--- THE DATA Enclosed Below ---

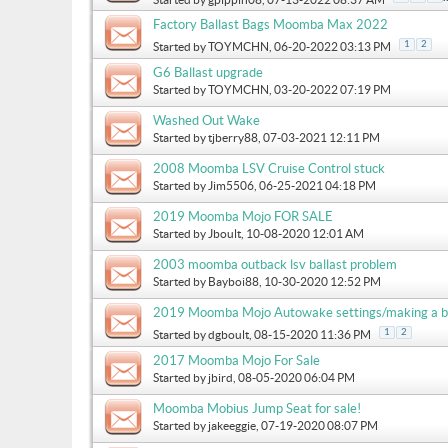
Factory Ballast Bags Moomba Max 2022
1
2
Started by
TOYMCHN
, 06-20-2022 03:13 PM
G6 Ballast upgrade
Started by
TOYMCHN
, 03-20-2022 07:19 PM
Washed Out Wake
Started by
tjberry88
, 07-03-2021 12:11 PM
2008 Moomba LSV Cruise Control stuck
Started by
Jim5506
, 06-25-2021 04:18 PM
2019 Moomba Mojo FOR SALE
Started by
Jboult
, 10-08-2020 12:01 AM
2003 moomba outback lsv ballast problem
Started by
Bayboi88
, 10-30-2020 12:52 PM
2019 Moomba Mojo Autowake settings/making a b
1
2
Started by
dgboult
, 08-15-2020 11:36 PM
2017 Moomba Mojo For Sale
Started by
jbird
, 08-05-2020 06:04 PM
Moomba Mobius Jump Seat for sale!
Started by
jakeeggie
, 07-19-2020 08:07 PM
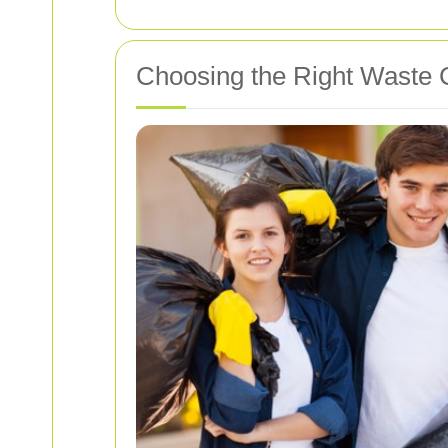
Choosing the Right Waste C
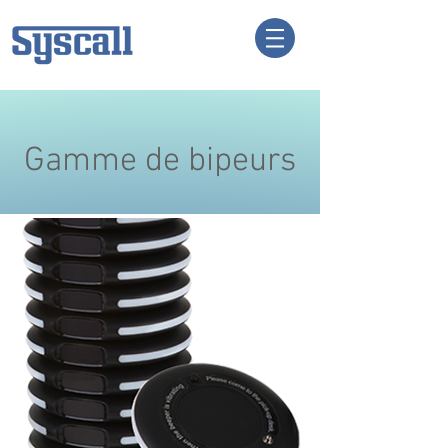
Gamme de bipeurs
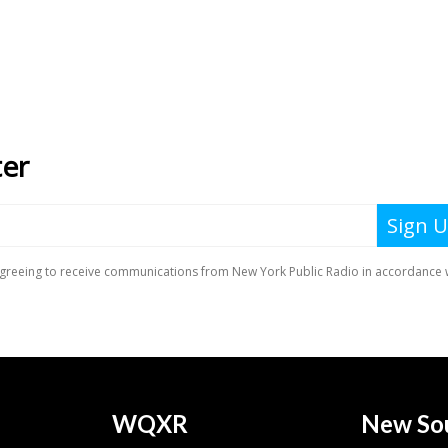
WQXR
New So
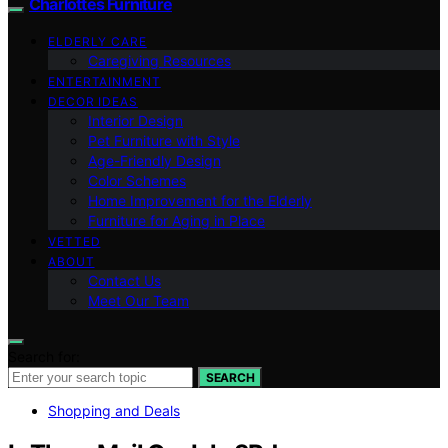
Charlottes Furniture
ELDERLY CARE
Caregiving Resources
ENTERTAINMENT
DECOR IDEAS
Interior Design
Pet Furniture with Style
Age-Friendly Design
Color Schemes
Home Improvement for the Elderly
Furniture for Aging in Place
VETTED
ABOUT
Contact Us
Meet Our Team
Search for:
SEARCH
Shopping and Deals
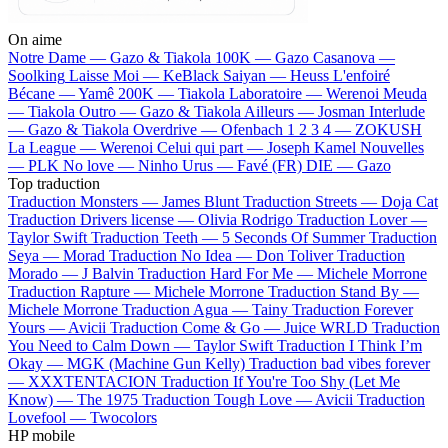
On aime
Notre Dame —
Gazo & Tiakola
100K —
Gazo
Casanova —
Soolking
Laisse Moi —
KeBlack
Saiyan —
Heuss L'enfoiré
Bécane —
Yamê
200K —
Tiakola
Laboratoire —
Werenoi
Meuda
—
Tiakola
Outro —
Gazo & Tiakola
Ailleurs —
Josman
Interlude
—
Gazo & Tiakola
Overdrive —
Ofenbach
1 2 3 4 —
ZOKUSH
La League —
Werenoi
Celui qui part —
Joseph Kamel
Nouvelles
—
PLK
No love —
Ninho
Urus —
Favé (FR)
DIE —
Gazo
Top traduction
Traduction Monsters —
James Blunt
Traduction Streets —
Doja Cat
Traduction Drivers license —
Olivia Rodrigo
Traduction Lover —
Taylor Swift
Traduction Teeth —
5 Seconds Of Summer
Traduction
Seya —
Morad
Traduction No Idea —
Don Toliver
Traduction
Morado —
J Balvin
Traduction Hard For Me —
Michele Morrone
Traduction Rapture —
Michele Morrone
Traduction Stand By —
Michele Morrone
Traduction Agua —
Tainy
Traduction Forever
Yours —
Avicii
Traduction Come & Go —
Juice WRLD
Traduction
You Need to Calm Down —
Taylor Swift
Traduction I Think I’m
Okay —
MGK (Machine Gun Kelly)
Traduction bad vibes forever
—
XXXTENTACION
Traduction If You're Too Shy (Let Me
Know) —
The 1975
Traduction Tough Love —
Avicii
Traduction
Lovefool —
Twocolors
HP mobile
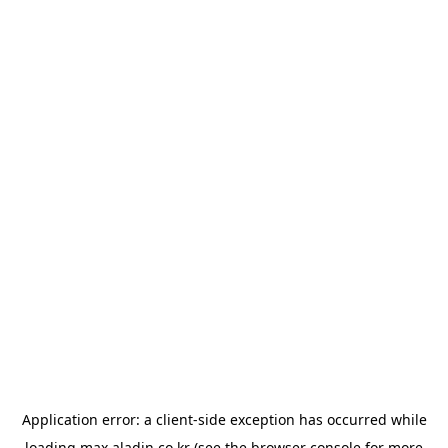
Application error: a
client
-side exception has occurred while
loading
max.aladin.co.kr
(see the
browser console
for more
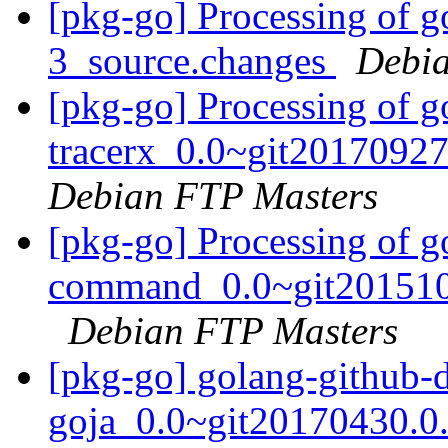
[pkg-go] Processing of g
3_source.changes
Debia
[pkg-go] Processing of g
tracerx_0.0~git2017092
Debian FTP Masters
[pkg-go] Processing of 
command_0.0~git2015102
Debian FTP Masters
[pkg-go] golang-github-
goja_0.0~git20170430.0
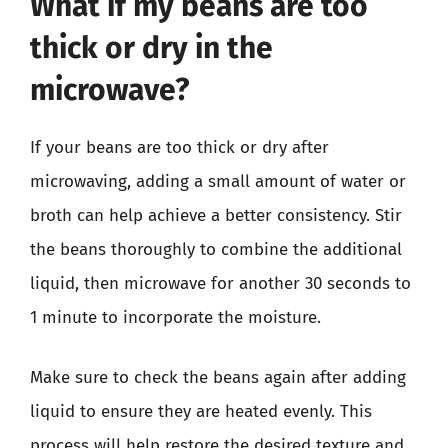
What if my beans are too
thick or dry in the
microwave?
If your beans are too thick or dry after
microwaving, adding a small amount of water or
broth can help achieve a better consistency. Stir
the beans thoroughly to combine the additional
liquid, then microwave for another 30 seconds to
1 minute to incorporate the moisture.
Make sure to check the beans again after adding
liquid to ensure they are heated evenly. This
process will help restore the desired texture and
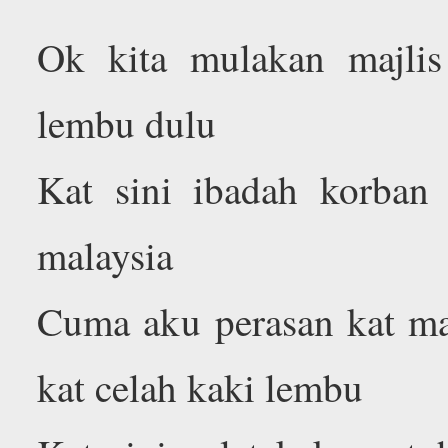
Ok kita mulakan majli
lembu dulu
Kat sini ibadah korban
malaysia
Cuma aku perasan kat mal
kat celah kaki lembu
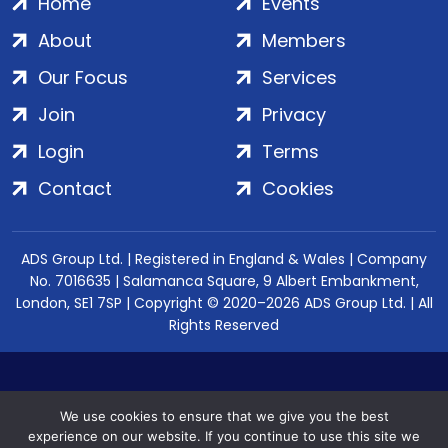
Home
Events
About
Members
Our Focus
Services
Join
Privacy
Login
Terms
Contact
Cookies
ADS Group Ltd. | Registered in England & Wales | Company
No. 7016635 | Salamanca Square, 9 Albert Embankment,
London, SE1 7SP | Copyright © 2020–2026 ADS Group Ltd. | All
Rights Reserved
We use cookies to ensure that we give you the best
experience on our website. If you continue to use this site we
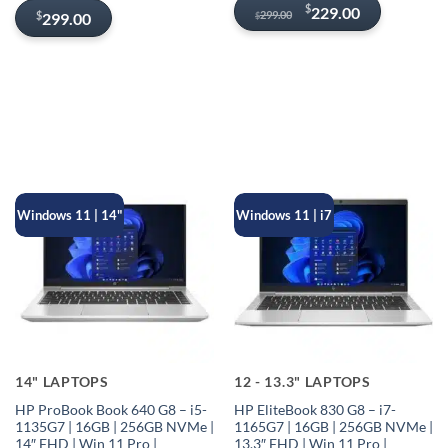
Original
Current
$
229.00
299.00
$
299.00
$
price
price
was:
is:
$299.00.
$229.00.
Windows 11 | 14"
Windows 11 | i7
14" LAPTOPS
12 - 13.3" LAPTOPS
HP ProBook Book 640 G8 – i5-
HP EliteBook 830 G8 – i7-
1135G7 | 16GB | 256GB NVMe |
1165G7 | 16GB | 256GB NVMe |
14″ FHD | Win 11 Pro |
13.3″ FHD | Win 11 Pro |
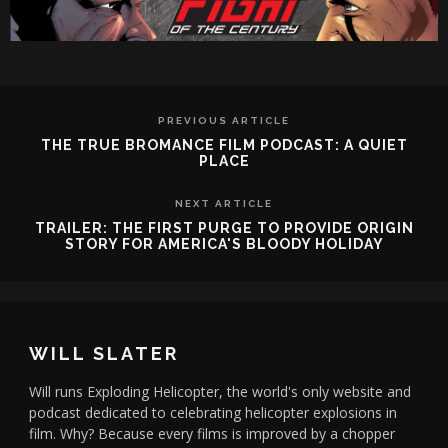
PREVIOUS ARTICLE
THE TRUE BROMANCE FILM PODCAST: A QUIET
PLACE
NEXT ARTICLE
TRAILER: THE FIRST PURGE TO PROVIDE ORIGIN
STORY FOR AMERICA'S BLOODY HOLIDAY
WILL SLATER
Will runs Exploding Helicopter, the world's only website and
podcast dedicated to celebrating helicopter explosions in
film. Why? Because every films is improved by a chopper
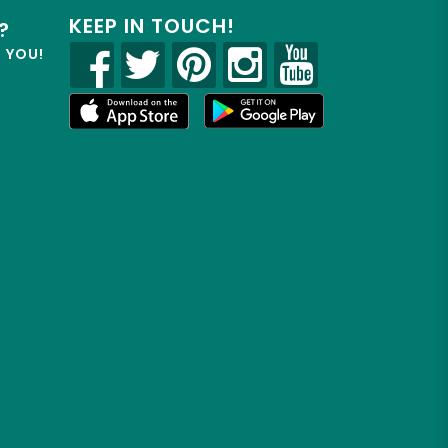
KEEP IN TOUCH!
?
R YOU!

--- End of Enclosed THE DATA ---

## WHAT YOU HAVE TO DO
Please rewrite the text lines from every item above as a single numbered list, skipping blank lines and leaving the pictures out of your answer.

## EXPECTED OUTPUT
1. Factory Ballast Bags Moomba Max 2022
2. 1
3. 2
4. Started by
5. TOYMCHN
6. , 06-20-2022 03:13 PM
7. G6 Ballast upgrade
8. Started by
9. TOYMCHN
10. , 03-20-2022 07:19 PM
11. Washed Out Wake
12. Started by
13. tjberry88
14. , 07-03-2021 12:11 PM
15. 2008 Moomba LSV Cruise Control stuck
16. Started by
17. Jim5506
18. , 06-25-2021 04:18 PM
19. 2019 Moomba Mojo FOR SALE
20. Started by
21. Jboult
22. , 10-08-2020 12:01 AM
23. 2003 moomba outback lsv ballast problem
24. Started by
25. Bayboi88
26. , 10-30-2020 12:52 PM
27. 2019 Moomba Mojo Autowake settings/making a b
28. 1
29. 2
30. Started by
31. dgboult
32. , 08-15-2020 11:36 PM
33. 2017 Moomba Mojo For Sale
34. Started by
35. jbird
36. , 08-05-2020 06:04 PM
37. Moomba Mobius Jump Seat for sale!
38. Started by
39. jakeeggie
40. , 07-19-2020 08:07 PM
41. Choosing the Right Waste C
42. Gamme de bipeurs
43. WQXR
44. New So
45. Charlottes Furniture
46. ELDERLY CARE
47. Caregiving Resources
48. ENTERTAINMENT
49. DECOR IDEAS
50. Interior Design
51. Pet Furniture with Style
52. Age-Friendly Design
53. Color Schemes
54. Home Improvement for the Elderly
55. Furniture for Aging in Place
56. VETTED
57. ABOUT
58. Contact Us
59. Meet Our Team
60. Search for:
61. SEARCH
62. Shopping and Deals
63. On aime
64. Notre Dame —
65. Gazo & Tiakola
66. 100K —
67. Gazo
68. Casanova —
69. Soolking
70. Laisse Moi —
71. KeBlack
72. Saiyan —
73. Heuss L'enfoiré
74. Bécane —
75. Yamê
76. 200K —
77. Tiakola
78. Laboratoire —
79. Werenoi
80. Meuda
81. —
82. Tiakola
83. Outro —
84. Gazo & Tiakola
85. Ailleurs —
86. Josman
87. Interlude
88. —
89. Gazo & Tiakola
90. Overdrive —
91. Ofenbach
92. 1 2 3 4 —
93. ZOKUSH
94. La League —
95. Werenoi
96. Celui qui part —
97. Joseph Kamel
98. Nouvelles
99. —
100. PLK
101. No love —
102. Ninho
103. Urus —
104. Favé (FR)
105. DIE —
106. Gazo
107. Top traduction
108. Traduction Monsters —
109. James Blunt
110. Traduction Streets —
111. Doja Cat
112. Traduction Drivers license —
113. Olivia Rodrigo
114. Traduction Lover —
115. Taylor Swift
116. Traduction Teeth —
117. 5 Seconds Of Summer
118. Traduction
119. Seya —
120. Morad
121. Traduction No Idea —
122. Don Toliver
123. Traduction
124. Morado —
125. J Balvin
126. Traduction Hard For Me —
127. Michele Morrone
128. Traduction Rapture —
129. Michele Morrone
130. Traduction Stand By —
131. Michele Morrone
132. Traduction Agua —
133. Tainy
134. Traduction Forever
135. Yours —
136. Avicii
137. Traduction Come & Go —
138. Juice WRLD
139. Traduction
140. You Need to Calm Down —
141. Taylor Swift
142. Traduction I Think I’m
143. Okay —
144. MGK (Machine Gun Kelly)
145. Traduction bad vibes forever
146. —
147. XXXTENTACION
148. Traduction If You're Too Shy (Let Me
149. Know) —
150. The 1975
151. Traduction Tough Love —
152. Avicii
153. Traduction
154. Lovefool —
155. Twocolors
156. HP mobile
157. Application error: a
158. client
159. -side exception has occurred while
160. loading
161. max.aladin.co.kr
162. (see the
163. browser console
164. for more
165. [pkg-go] Processing of g
166. 3_source.changes
167. Debia
168. [pkg-go] Processing of g
169. tracerx_0.0~git2017092
170. Debian FTP Masters
171. [pkg-go] Processing of 
172. command_0.0~git2015102
173. Debian FTP Masters
174. [pkg-go] golang-github-
175. goja_0.0~git20170430.0
176. What if my beans are too
177. thick or dry in the
178. microwave?
179. If your beans are too thick or dry after
180. microwaving, adding a small amount of water or
181. broth can help achieve a better consistency. Stir
182. the beans thoroughly to combine the additional
183. liquid, then microwave for another 30 seconds to
184. 1 minute to incorporate the moisture.
185. Make sure to check the beans again after adding
186. liquid to ensure they are heated evenly. This
187. process will help restore the desired texture and
188. Ok kita mulakan majli
189. lembu dulu
190. Kat sini ibadah korban
191. malaysia
192. Cuma aku perasan kat mal
193. kat celah kaki lembu
194. Home
195. Events
196. About
197. Members
198. Our Focus
199. Services
200. Join
201. Privacy
202. Login
203. Terms
204. Contact
205. Cookies
206. ADS Group Ltd. | Registered in England & Wales | Company
207. No. 7016635 | Salamanca Square, 9 Albert Embankment,
208. London, SE1 7SP | Copyright © 2020–2026 ADS Group Ltd. | All
209. Rights Reserved
210. We use cookies to ensure that we give you the best
211. experience on our website. If you continue to use this site we
212. Original
213. Current
214. $
215. 229.00
216. 299.00
217. $
218. 299.00
219. $
220. price
221. price
222. was:
223. is:
224. $299.00.
225. $229.00.
226. Windows 11 | 14"
227. Windows 11 | i7
228. 14" LAPTOPS
229. 12 - 13.3" LAPTOPS
230. HP ProBook Book 640 G8 – i5-
231. HP EliteBook 830 G8 – i7-
232. 1135G7 | 16GB | 256GB NVMe |
233. 1165G7 | 16GB | 256GB NVMe |
234. 14″ FHD | Win 11 Pro |
235. 13.3″ FHD | Win 11 Pro |
236. PREVIOUS ARTICLE
237. THE TRUE BROMANCE FILM PODCAST: A QUIET
238. PLACE
239. NEXT ARTICLE
240. TRAILER: THE FIRST PURGE TO PROVIDE ORIGIN
241. STORY FOR AMERICA'S BLOODY HOLIDAY
242. WILL SLATER
243. Will runs Exploding Helicopter, the world's only website and
244. podcast dedicated to celebrating helicopter explosions in
245. film. Why? Because every films is improved by a chopper
246. KEEP IN TOUCH!
247. ?
248. R YOU!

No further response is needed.